Szenen aus dem Tatort "Goldbach"
Szenen aus dem Tatort "Goldbach" FOTO: SWR-Presse/Bildkommunikation
Düsseldorf. Das Debüt des Teams im Schwarzwald-"Tatort" ist gelungen. Denn endlich gibt es wieder einmal Ermittler, die nur ihren Job machen. Nur eine Sache nervte. Von Martina Stöcker

Wie war der erste Schwarzwald-"Tatort" Das neue Team Franziska Tobler (Eva Löbau) und Friedemann Berg (Hans-Jochen Wagner) macht einfach seine Arbeit: Die beiden ermitteln, wer für den Tod eines Mädchens verantwortlich ist, das im Wald erschossen wurde, und diskutieren nicht über Eheprobleme oder ihre Neurosen. Dass der Tod das tragische Ende eines Kinderspiels war, ist schnell klar. Doch es ist spannend zu beobachten, wie die Tat das soziale Gefüge im fiktiven Dorf "Goldbach" verändert und das bisherige Miteinander auseinander sprengt.

Was war schwer auszuhalten? Eltern werden nach diesem Film noch einmal ins Kinderzimmer gegangen sein und die Decke um die schlafenden Kinder festgesteckt haben. Denn dieser "Tatort" ist brutal – nicht mit Blut und Gewalt, sondern indem er vor Augen führt, wie ein tragisches Unglück auch in dieser Schwarzwälder Bullerbü-Welt passieren kann. Und wie schnell die heile Welt zerbrechen kann. Der einzige Trost: Es ist nur ein Krimi – zum Glück. "Die Kinder kommen nur heim, wenn sie Hunger haben oder wenn ihnen kalt ist", sagt ein Vater, als die Polizei schon vor ihm steht und nach den Kindern fragt. Doch Frieda liegt tot im Wald, Linus ist verschwunden, und Paul verhält sich verdächtig. Wie dieser Film einerseits die Seelenpein der Eltern, die um ihr Kind trauern, und andererseits die Furcht der Freunde, denen schwant, dass ihre Söhne mitverantwortlich für Friedas Tod sein müssen, herausarbeitet, tut beim Zusehen wirklich weh. Dabei haben alle Eltern das Beste für ihr Kind gewollt, sind an "den Arsch der Welt gezogen", pendeln jeden Tag weite Strecken, und dann wird ein Kind erschossen. "Die ist elf, die stirbt doch nicht", sagt Friedas Vater, unfähig, das Geschehene zu begreifen.

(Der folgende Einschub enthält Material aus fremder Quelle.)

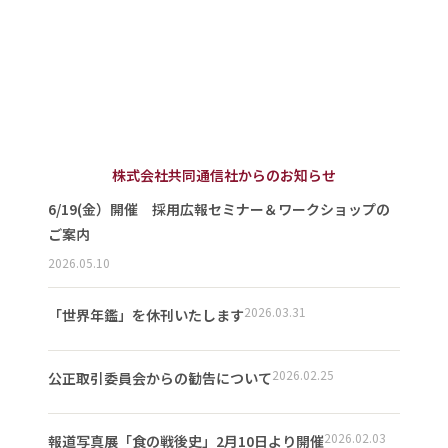
株式会社共同通信社からのお知らせ
6/19(金）開催 採用広報セミナー＆ワークショップの
ご案内
2026.05.10
2026.03.31
「世界年鑑」を休刊いたします
2026.02.25
公正取引委員会からの勧告について
2026.02.03
報道写真展「食の戦後史」2月10日より開催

Der beste Spruch "Ich habe gerade keine Pause", sagt ein Sportschütze, der der Polizei Auskunft über seine Waffen geben soll. "Das passt mir gut, ich auch nicht", antwortet Kommissar Berg und nimmt ihn in die Zange.

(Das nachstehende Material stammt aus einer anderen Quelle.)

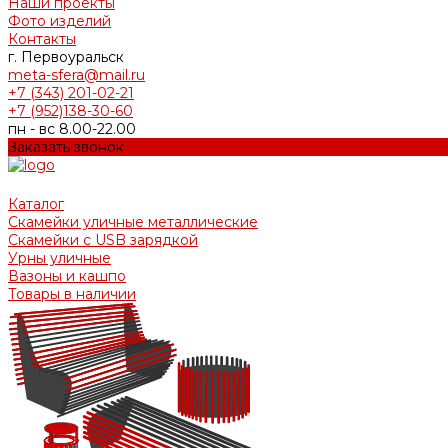
Наши проекты
Фото изделий
Контакты
г. Первоуральск
meta-sfera@mail.ru
+7 (343) 201-02-21
+7 (952)138-30-60
пн - вс 8.00-22.00
Заказать звонок
Каталог
Скамейки уличные металлические
Скамейки с USB зарядкой
Урны уличные
Вазоны и кашпо
Товары в наличии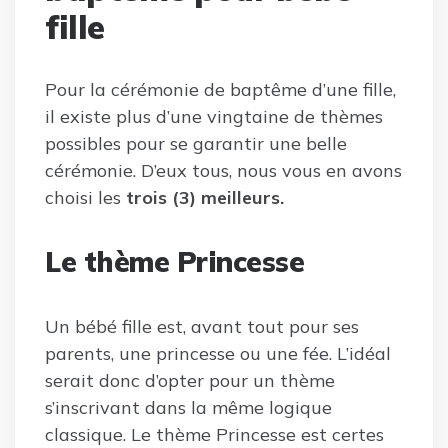
fille
Pour la cérémonie de baptême d’une fille,
il existe plus d’une vingtaine de thèmes
possibles pour se garantir une belle
cérémonie. D’eux tous, nous vous en avons
choisi les
trois (3) meilleurs.
Le thème Princesse
Un bébé fille est, avant tout pour ses
parents, une princesse ou une fée. L’idéal
serait donc d’opter pour un thème
s’inscrivant dans la même logique
classique. Le thème Princesse est certes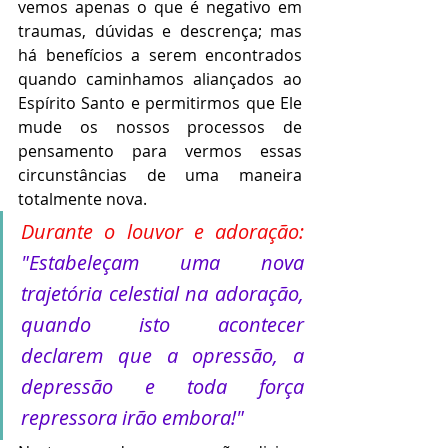
vemos apenas o que é negativo em 
traumas, dúvidas e descrença; mas 
há benefícios a serem encontrados 
quando caminhamos aliançados ao 
Espírito Santo e permitirmos que Ele 
mude os nossos processos de 
pensamento para vermos essas 
circunstâncias de uma maneira 
totalmente nova. 
Durante o louvor e adoração: 
"Estabeleçam uma nova 
trajetória celestial na adoração, 
quando isto acontecer 
declarem que a opressão, a 
depressão e toda força 
repressora irão embora!"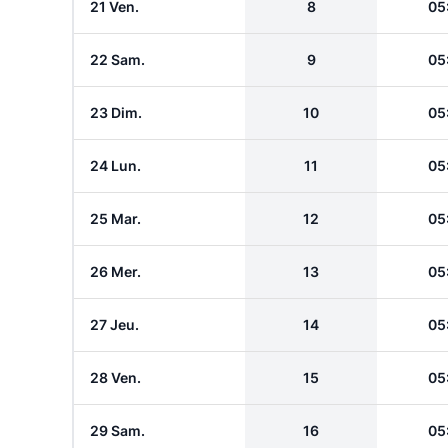
21 Ven.
8
05
22 Sam.
9
05
23 Dim.
10
05
24 Lun.
11
05
25 Mar.
12
05
26 Mer.
13
05
27 Jeu.
14
05
28 Ven.
15
05
29 Sam.
16
05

Wie viel Lokalkolorit gab es? Sprachlich zum Glück wenig, schließlich kann man im Südwesten alles außer Hochdeutsch. Kommissar Berg gönnte sich zwar ein paar Mal Dialekt – aber halb so wild. Wahrer Star des Films ist die Landschaft. Regisseur Robert Thalheim inszenierte die riesigen Wälder als Bedrohung, kalt und karg, ohne Wärme und Idylle.

Vermisste man Harald Schmidt? Nein. Er wäre wohl der Star des neuen Teams gewesen. Er war für die Rolle des Kripochefs verpflichtet worden. Aus persönlichen Gründen, die er nicht näher ausgeführt hat, sagte er jedoch ab. Seinen Part übernahm Steffi Kühnert.

Was nervte? Die etwas schrille Synthesizer-Musik.

Was erfährt man über die neuen Kommissare? Noch nicht viel. Die beiden arbeiten anscheinend schon länger zusammen, weil sie gut aufeinander eingespielt sind. Berg holt in brenzligen Situationen einen Schnaps aus der Schreibtischschublade und geht bei seiner Arbeit gerne ungewöhnliche Wege. Tobler wird abends von ihrem Freund abgeholt, mit dem sie zusammenwohnt. Sie wirkt etwas verhuscht, aber das täuscht.

Wie wichtig ist die Waffenindustrie in Baden-Württemberg? Der Rüstungsatlas der Informationsstelle Militarisierung führt im Jahr 2017 mehr als 120 Firmen an über 70 Standorten auf. In Oberndorf am Neckar hat mit Heckler und Koch Europas größter Schusswaffenproduzent seinen Sitz. "Im Export fiel H&K immer wieder negativ auf", heißt es in dem Atlas, da Gewehre zum Beispiel trotz Exportverbot in Krisengebieten landen.